[Marketing Memo] What Bangor Hydro Just Did On Twitter - And Why You Should Care
By Cary Weston
At 9:30pm Sunday night, Susan Faloon was in her car headed for the office in order to get to a computer that worked.
Because her home was without power.
Kind of an ironic twist for the Communications Officer of Bangor Hydro.
"I needed to get in front of the internal information so I could keep our customers informed of the outage," states Faloon. "Customers appreciate knowing what's going on and the more information I can share with them, the better. I can usually do that from my home but when the power is out, I do that from the office."
And the tool she leans on to do that quickly is Twitter.
What started as a basic question by a Twitter user asking if anyone else had lost their power in the Queen City, quickly morphed into an interactive tweet fest that attracted folks from all corners of the city, representatives from various media, and Bangor Hydro themselves. The story became the lead headline in today's local online newspaper as well as a lead story for the morning television and radio news.
And as I watched from the comfort of my living room recliner, I was absolutely amazed as the speed to which I witnessed transparency, customer service, and information sharing via my iPad.
The result of the initial tweet is that folks were kept abreast of the power outage restoration efforts and the media got the information they needed within minutes to inform the rest of the world.
All important components to the public relations strategy.
But to me, the real benefit of the digital interaction, the social media ROI if you will, came from a single sentence posted in the comment section of the Bangor Daily News website:
The comment is honest, unsolicited, and people will read it.
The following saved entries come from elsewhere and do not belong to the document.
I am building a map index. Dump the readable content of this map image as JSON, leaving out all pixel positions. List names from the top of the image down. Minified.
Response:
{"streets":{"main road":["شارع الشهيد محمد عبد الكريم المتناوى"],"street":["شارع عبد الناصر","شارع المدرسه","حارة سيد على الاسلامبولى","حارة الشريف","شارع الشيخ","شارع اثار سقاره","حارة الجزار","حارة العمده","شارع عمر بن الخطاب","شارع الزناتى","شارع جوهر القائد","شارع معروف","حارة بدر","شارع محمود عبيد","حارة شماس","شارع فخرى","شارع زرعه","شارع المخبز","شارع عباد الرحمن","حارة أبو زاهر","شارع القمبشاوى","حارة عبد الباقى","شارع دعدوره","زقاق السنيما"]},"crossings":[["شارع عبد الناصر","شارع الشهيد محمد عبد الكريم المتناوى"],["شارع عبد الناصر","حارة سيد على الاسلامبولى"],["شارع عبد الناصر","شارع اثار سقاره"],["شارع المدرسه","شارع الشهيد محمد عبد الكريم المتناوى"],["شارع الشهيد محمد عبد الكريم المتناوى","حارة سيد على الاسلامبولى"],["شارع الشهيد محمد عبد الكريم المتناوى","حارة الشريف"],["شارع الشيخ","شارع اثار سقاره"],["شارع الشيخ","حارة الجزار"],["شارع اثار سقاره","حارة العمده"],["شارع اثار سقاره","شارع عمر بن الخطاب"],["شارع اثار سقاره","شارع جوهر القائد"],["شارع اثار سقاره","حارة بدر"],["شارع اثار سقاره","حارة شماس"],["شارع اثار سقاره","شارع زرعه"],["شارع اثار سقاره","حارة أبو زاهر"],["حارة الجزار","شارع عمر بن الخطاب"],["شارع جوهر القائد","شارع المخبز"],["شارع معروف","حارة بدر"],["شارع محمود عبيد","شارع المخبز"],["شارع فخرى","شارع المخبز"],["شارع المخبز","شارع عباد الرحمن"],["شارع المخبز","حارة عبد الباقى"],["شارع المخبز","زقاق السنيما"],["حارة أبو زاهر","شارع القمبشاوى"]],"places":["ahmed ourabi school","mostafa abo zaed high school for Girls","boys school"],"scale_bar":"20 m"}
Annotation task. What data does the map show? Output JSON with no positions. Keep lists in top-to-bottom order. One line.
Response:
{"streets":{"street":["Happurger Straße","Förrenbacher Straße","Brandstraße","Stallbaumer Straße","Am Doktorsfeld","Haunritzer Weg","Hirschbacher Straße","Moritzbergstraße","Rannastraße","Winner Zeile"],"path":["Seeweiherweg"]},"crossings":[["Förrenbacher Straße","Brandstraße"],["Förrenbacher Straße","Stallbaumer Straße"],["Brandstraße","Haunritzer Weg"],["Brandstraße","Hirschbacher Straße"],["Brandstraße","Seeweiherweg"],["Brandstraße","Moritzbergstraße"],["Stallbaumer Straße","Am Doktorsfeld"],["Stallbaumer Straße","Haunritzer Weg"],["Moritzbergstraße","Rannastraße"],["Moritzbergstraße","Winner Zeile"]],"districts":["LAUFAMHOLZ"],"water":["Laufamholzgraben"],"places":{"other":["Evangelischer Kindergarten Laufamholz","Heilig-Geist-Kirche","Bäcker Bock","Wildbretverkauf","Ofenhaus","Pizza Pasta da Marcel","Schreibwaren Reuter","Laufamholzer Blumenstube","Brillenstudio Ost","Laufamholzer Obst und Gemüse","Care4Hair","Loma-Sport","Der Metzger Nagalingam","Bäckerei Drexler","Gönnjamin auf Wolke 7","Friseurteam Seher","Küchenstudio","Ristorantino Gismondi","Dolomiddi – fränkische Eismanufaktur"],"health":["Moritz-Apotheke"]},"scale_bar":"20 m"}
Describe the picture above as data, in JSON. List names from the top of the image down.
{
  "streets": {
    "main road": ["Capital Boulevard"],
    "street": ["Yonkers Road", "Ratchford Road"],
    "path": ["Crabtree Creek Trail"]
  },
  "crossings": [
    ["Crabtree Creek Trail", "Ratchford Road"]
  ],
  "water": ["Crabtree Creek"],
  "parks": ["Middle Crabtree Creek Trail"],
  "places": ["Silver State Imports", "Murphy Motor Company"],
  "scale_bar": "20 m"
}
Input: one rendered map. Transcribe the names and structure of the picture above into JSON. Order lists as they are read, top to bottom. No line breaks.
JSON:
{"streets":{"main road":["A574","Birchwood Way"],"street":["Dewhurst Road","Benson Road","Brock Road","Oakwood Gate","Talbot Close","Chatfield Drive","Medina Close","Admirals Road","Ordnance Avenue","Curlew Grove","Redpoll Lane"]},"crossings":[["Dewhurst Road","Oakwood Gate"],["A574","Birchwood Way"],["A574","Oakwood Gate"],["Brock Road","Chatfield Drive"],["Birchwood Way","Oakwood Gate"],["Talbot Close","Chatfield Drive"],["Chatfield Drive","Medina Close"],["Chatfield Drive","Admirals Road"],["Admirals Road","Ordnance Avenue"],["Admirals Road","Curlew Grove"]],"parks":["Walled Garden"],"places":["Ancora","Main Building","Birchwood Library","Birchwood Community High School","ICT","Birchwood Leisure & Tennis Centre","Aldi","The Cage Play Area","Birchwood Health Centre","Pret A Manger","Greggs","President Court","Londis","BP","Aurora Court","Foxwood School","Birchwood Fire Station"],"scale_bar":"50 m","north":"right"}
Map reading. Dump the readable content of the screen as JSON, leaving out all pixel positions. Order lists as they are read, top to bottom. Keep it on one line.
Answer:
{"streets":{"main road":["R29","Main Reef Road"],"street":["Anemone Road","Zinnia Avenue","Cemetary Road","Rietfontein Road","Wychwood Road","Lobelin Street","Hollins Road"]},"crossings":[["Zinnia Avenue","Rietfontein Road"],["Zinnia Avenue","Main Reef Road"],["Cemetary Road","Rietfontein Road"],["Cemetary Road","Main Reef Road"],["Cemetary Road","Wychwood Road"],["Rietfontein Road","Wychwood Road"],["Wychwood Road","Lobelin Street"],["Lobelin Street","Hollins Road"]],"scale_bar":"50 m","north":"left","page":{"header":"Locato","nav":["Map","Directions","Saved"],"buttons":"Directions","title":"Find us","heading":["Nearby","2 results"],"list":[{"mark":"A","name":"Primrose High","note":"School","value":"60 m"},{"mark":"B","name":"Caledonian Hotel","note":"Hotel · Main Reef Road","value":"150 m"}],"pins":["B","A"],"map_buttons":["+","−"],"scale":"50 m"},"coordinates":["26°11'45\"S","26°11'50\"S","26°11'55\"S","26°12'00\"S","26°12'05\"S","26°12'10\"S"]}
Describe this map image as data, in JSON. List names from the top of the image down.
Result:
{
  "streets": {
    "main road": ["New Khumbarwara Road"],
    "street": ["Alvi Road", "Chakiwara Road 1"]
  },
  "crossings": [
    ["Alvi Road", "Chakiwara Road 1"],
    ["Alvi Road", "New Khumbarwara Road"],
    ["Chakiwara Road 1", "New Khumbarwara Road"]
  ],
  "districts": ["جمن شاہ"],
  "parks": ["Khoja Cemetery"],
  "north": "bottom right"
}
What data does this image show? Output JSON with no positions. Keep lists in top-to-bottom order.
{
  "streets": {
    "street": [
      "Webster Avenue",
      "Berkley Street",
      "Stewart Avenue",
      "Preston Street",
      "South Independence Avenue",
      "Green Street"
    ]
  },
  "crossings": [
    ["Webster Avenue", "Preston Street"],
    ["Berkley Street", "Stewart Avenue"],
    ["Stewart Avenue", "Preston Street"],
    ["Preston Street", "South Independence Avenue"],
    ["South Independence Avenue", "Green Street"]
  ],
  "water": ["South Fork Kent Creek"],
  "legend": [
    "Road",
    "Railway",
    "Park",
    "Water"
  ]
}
It made a positive impression on me and I'm sure many others. And while yes, that's just a single comment, it's relevant and important.
Bangor Hydro spends money on advertising for a product you don't have a choice in.
And why do they do that? To build positive public relations. To build a brand you feel good about.
Bottom line - to build trust and enhance relationships.
"We're in the relationship business and the better we can communicate, the better our customer relationships are," said Faloon. "Our customers want to know what's going on and Twitter is a great tool for two way conversations. It's a no brainer for us."
Because whether you're selling flowers, dog shampoo, or tarps in a competitive marketplace or providing electricity in a heavily regulated environment, two way conversations with customers proves to be productive and profitable.
But if you're thinking you don't have time or money to focus on social media, or that your customers aren't using social media, let me share these facts with you.
In the last 4 months, I've ordered flowers via text message from a neighborhood florist and pizza from an online ordering tool.
In my business, we've hired two new employees using only Twitter and Facebook and found two new billable clients through a conversation on Linked In and Twitter.
It's changing the way people communicate, conduct business, find jobs, and buy things you sell. Social media is a powerful tool for small business and one that you should be embracing.
So my Monday morning challenge to you is this:
You don't need to be a large company to realize the power of social media. If connections, relationships, and communications with customers are important to the lifeline of your business, then explore social media and find a way to embrace it.